Spindle cells show positive immunoexpression for actins, desmin, vimentin, smooth muscle actin, and estrogen and progesterone receptors. The epithelial component exhibits positive immunoexpression for cytokeratins and often vimentin. Positivity for estrogen receptor has been described in the epithelial element, and it has also been noted in male patients who have received antiandrogenic therapy for prostate cancer. MEST has been considered a cystic nephroma that has acquired cellular, ovarian-like stroma secondary to hormonal influences(1, 3, 14, 19, 23, 27, 28). In the present report, authors described immunopositivity for estrogen receptor in the stromal component of a male patient who developed a MEST of the kidney. Some authors consider this unexpected finding associated with tumor loss differentiation and the activation of estrogen-related protein p29, which is a possible factor of influence on some gender-specific estrogen-associated tumors(4, 6, 8, 9, 14, 18, 23). The histogenesis of MEST is unknown. Hormonal imbalance during the perimenopausal period can be related to the activation of a misplaced immature or fetal mesenchyme, which harbors the capacity for a dual, epithelial and mesenchymal differentiation. Some authors suggest the hypothesis of müllerian remnants developing neoplastic transformation due to excessive hormonal stimulation(1, 2, 6, 8, 11, 18, 23, 27).
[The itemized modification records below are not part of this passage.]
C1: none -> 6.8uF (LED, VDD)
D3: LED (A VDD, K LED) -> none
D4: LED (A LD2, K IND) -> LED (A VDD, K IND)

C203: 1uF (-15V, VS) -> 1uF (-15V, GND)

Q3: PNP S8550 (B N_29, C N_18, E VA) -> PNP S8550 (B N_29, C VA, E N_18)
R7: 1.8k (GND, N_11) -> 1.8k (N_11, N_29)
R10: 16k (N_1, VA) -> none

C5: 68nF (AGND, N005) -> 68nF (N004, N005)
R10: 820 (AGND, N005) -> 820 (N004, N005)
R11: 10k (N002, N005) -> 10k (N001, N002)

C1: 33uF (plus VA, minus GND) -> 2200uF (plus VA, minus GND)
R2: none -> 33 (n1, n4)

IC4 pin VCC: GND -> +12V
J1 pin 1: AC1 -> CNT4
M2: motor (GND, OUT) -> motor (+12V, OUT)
The differential diagnosis includes adult nephroblastoma, cystic nephroma, and sarcomatoid renal cell carcinoma. The lack of cellular anaplasia rules out these tumors. The absence of blastema excludes nephroblastoma, and cystic nephroma typically shows a thin and fibrous stroma. MEST have been treated with surgical excision, and a few cases of recurrence, malignant transformation, and metastases development have been reported(6, 8, 9, 11, 13, 15, 16, 23, 24, 27).